This section briefly describes the algorithms used for the interpolation of the data within the aplmap software.

Nearest Neighbour

Mapping with nearest neighbour searches the neighbourhood around the grid cell and finds the closest point to this from the IGM file. The corresponding value from the level-1 file is then used for this pixel. This option is selected using -interpolation nearest on the command line.

Inverse Distance Weighted

The inverse distance weighted algorithm first searches for, at most, the X nearest points within the maximum allowed search distance. The number X is specified from the command line in the -interpolation option. Then when these points have been found it calculates a weight for each point and applies this to the value of the data from the level-1 file. The weight for point i is calculated as (distance−2) / (Sum (distance−2)) . This option is selected using -interpolation idw maxpoints where maxpoints is the maximum number of points you want to use.

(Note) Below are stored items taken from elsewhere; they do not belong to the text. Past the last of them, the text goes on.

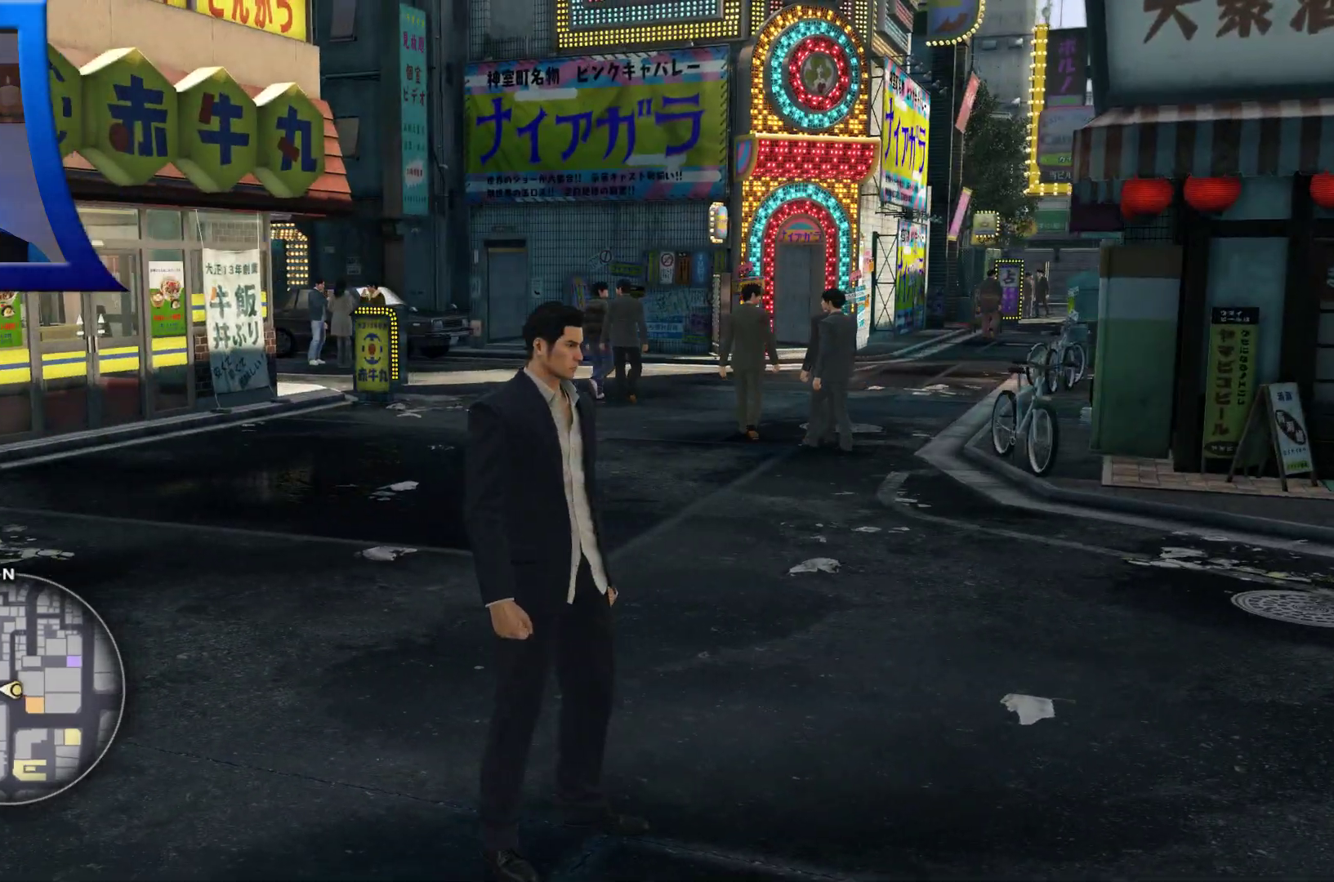
Gameplay with a controller (Xbox layout); each line is a JSON object with the inputs held at the frame after it. "button_events" lists button changes between this image and that frame as [ms after this image, input, new state], when the widget could be followed in between (sticks are given only as held states). Not read: HOME L3 R3.
{"buttons": [], "left_stick": "up", "right_stick": "center", "button_events": []}
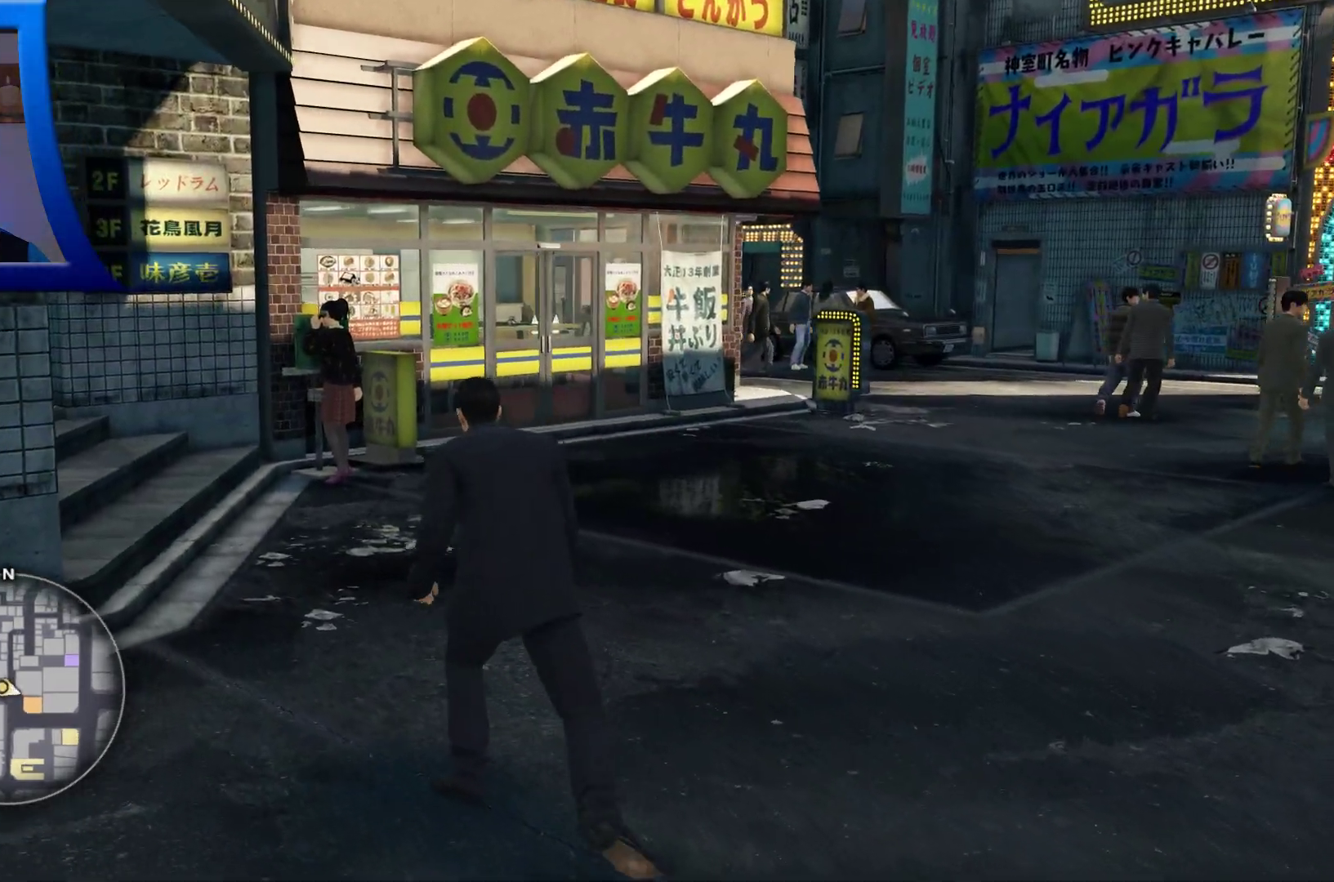
{"buttons": [], "left_stick": "up-right", "right_stick": "center", "button_events": []}
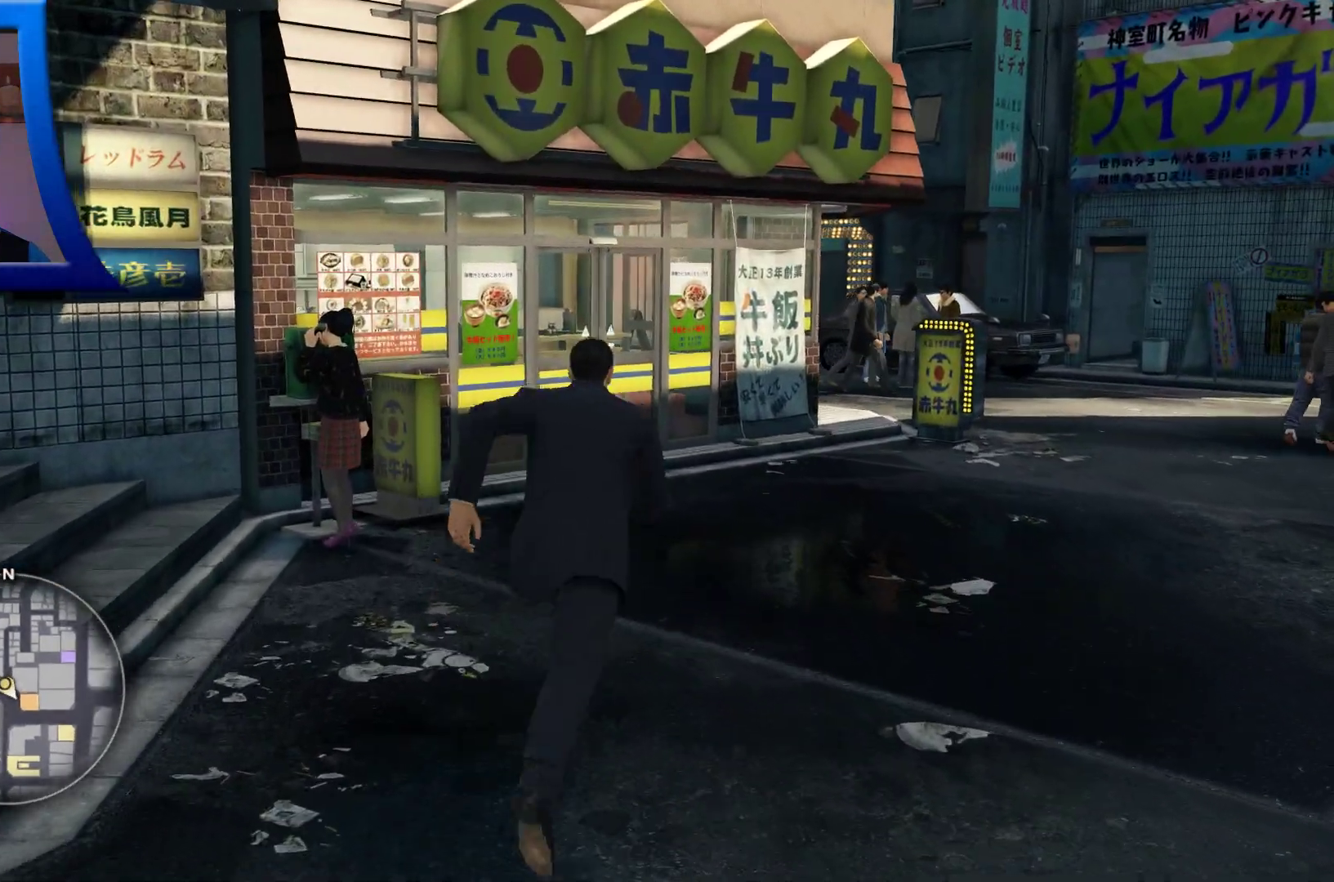
{"buttons": [], "left_stick": "center", "right_stick": "center", "button_events": []}
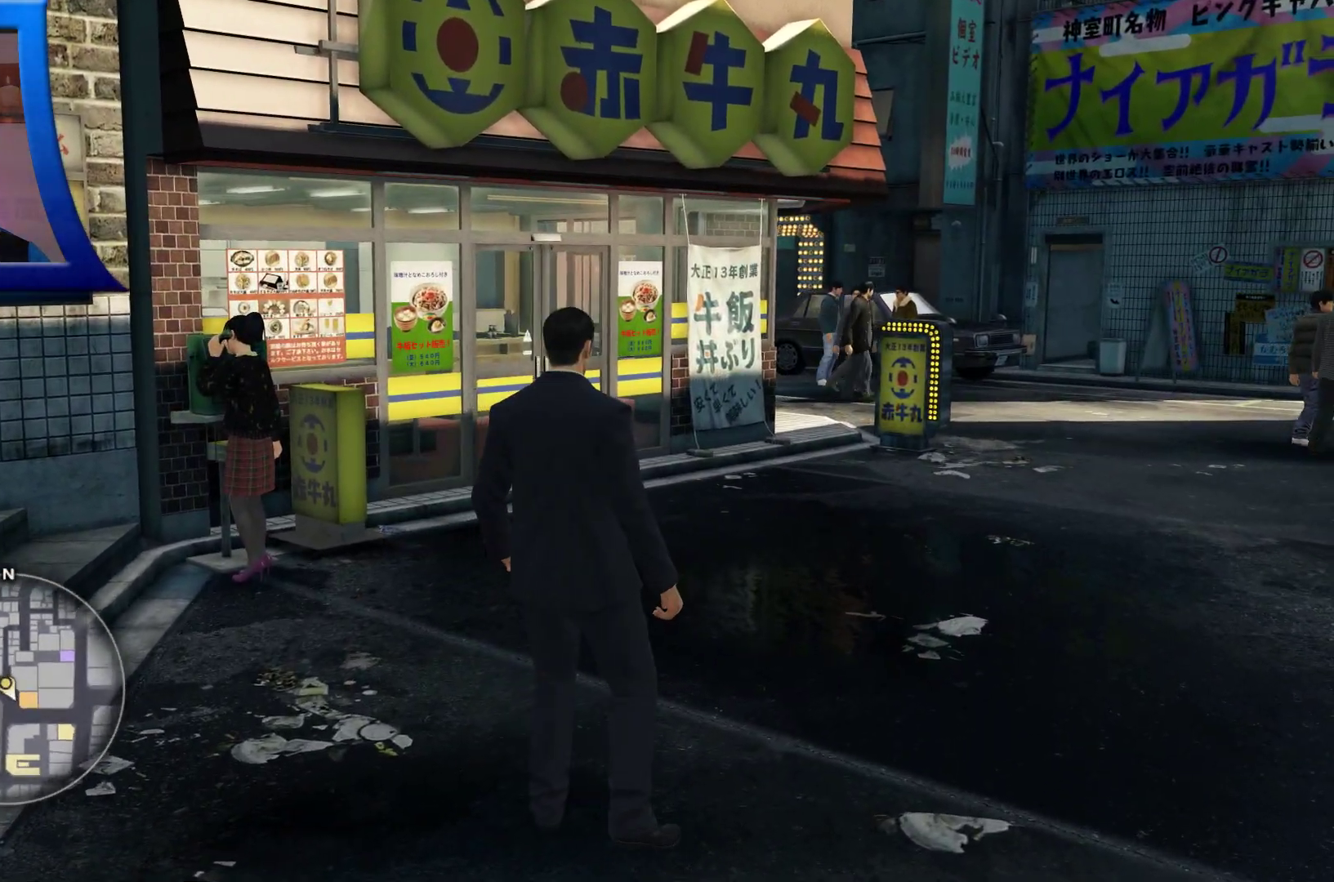
{"buttons": [], "left_stick": "center", "right_stick": "center", "button_events": []}
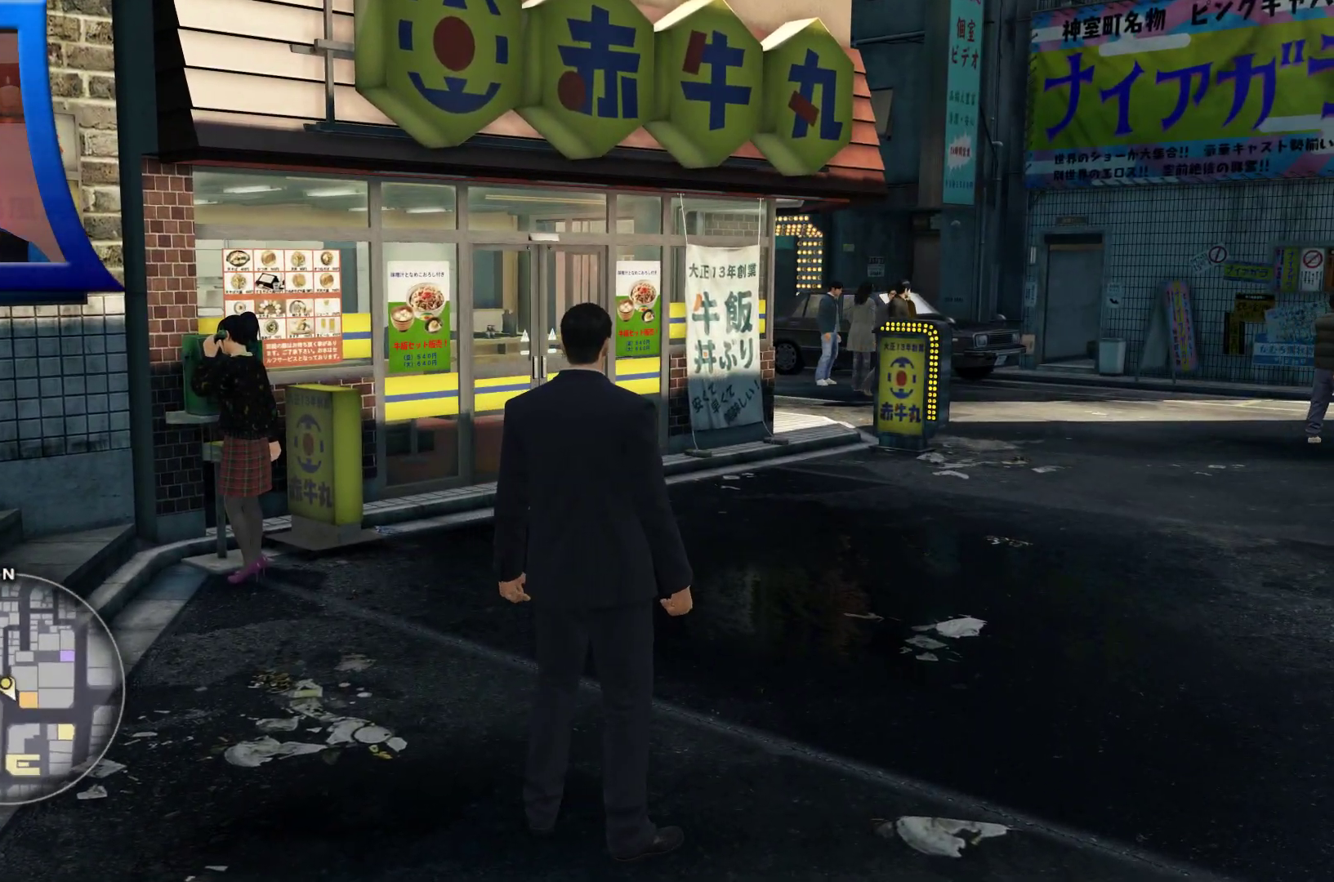
{"buttons": [], "left_stick": "up", "right_stick": "center", "button_events": []}
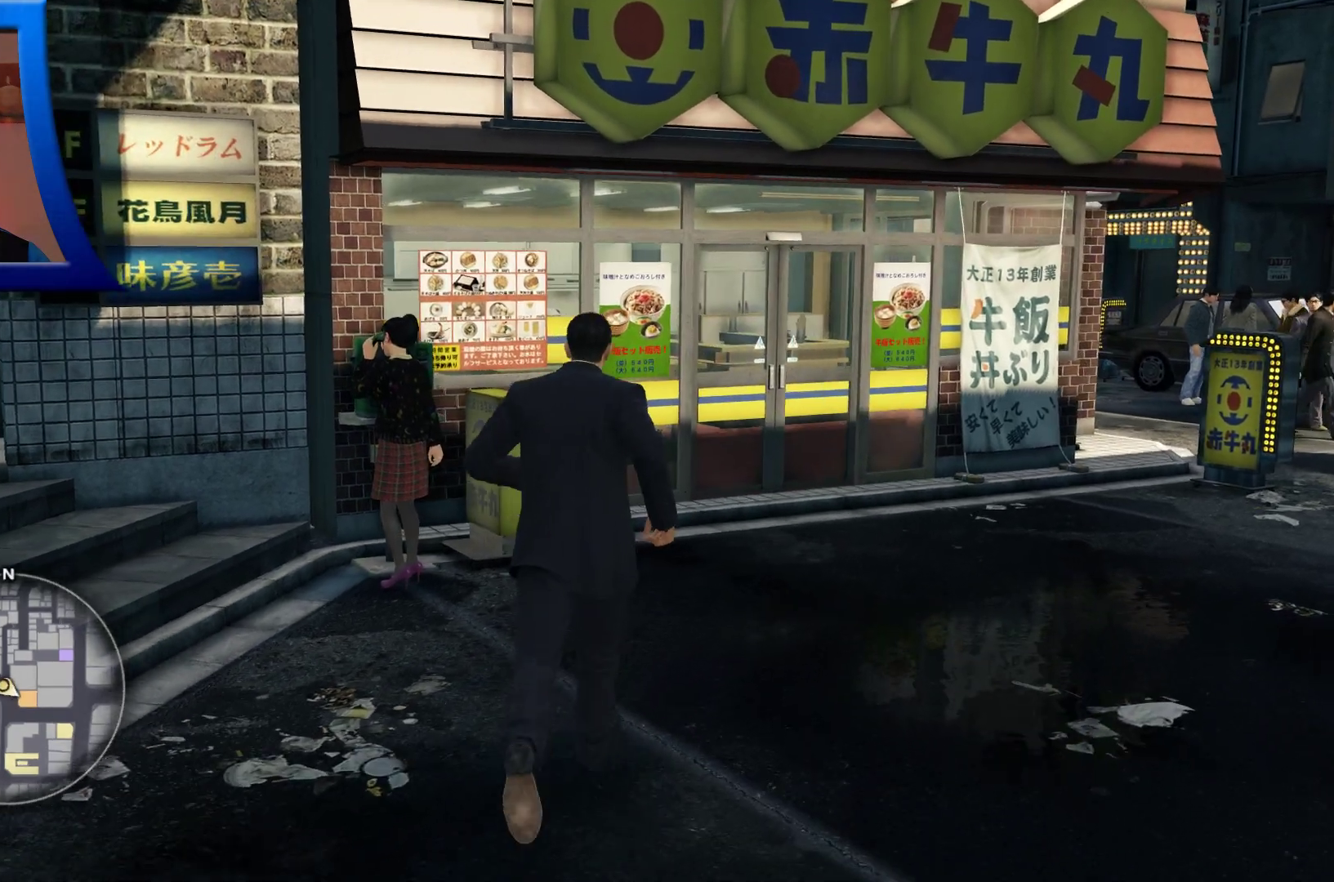
{"buttons": [], "left_stick": "up-right", "right_stick": "down-left", "button_events": []}
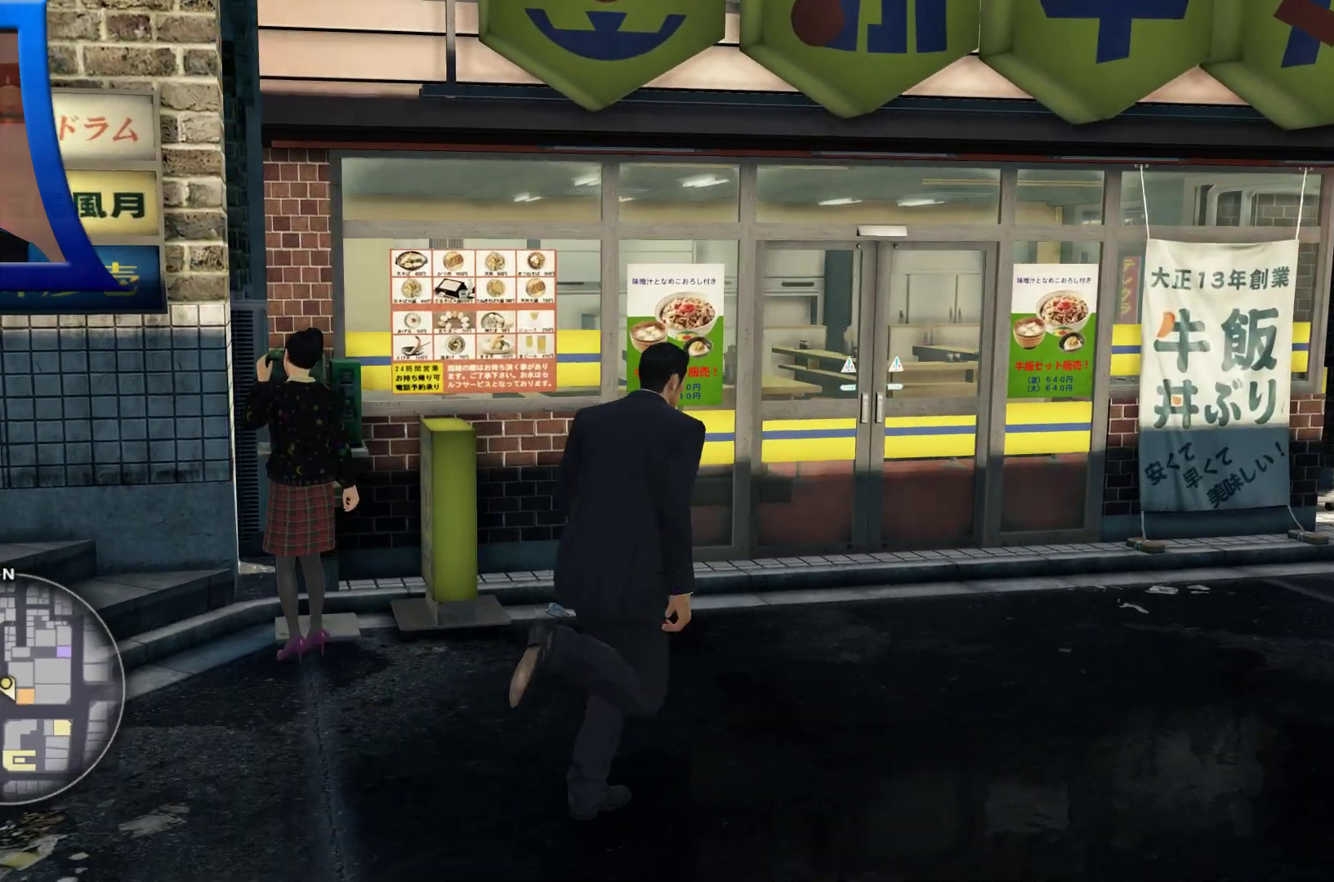
{"buttons": [], "left_stick": "up", "right_stick": "center", "button_events": []}
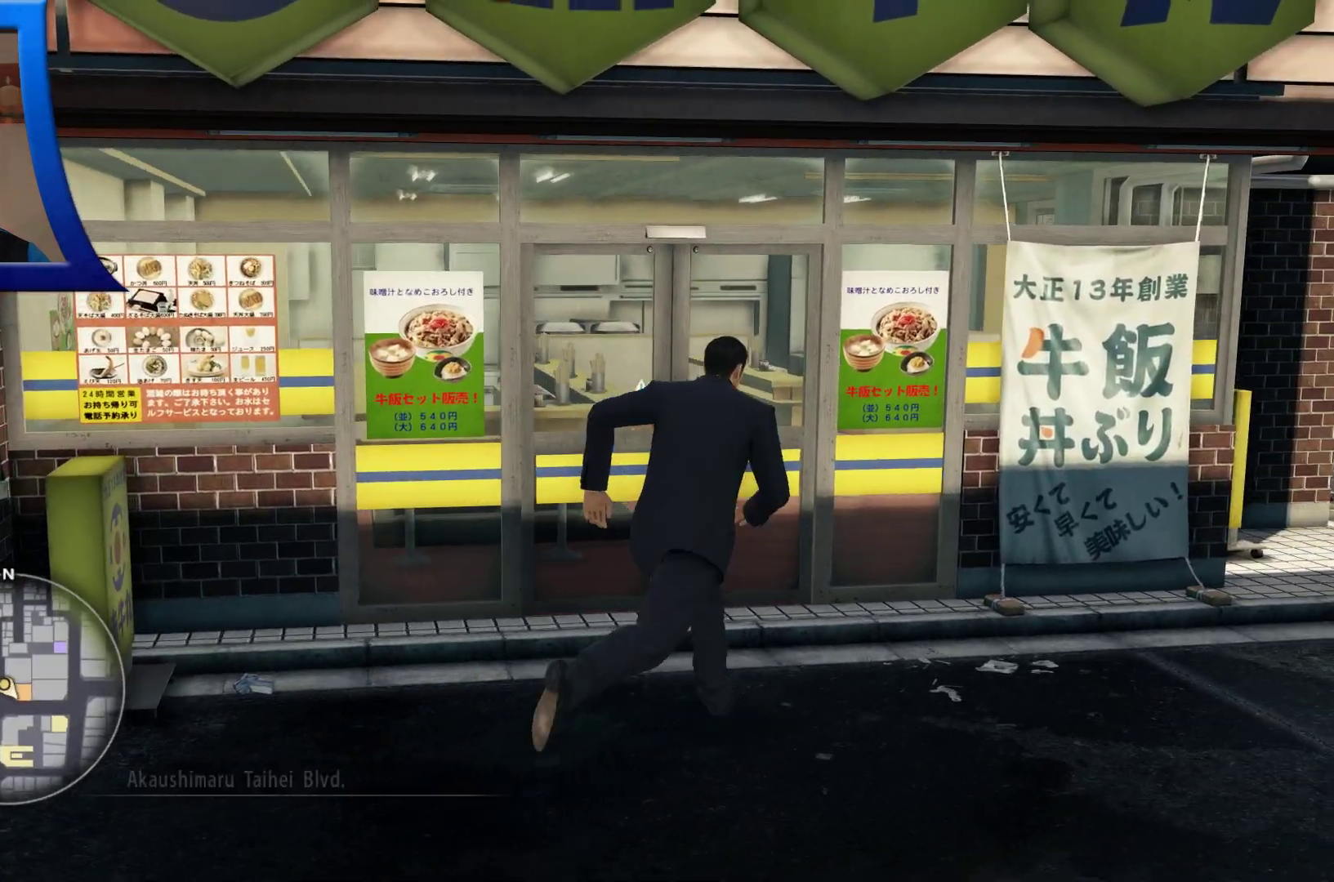
{"buttons": [], "left_stick": "up-left", "right_stick": "center", "button_events": [[367, "A", "down"], [450, "A", "up"]]}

For the bilinear interpolation algorithm, 4 neighbouring points are required. These are identified by using the level-3 position as an initial search position and finding the 4 nearest points that form a quadrilateral containing this level-3 position. The level-3 point that is being interpolated is found in terms of a proportional distance, U and V, between these 4 quadrilateral vertex points. The values of U and V are calculated using the following formulae (in level-3 space):

P = A + U ∗ (B − A)

Q = D + U ∗ (C − D)

X = P + V ∗ (Q − P)

The values of U and V, which are within the range 0-1, are then used to weight the level-1 pixel values in the interpolation formula:

f(X) = f(A) ∗ (1 − V ) ∗ (1 − U ) + f(B) ∗ (1 − V ) ∗ U + f(D) ∗ (1 − U ) ∗ V + f(C) ∗ U ∗ V

where f(x) is the data value of cell x.

Bilinear interpolation can be selected using -interpolation bilinear on the command line.

Example aplmap commands

For examples specific to your data set please see the read-me document supplied with your ARSF delivery.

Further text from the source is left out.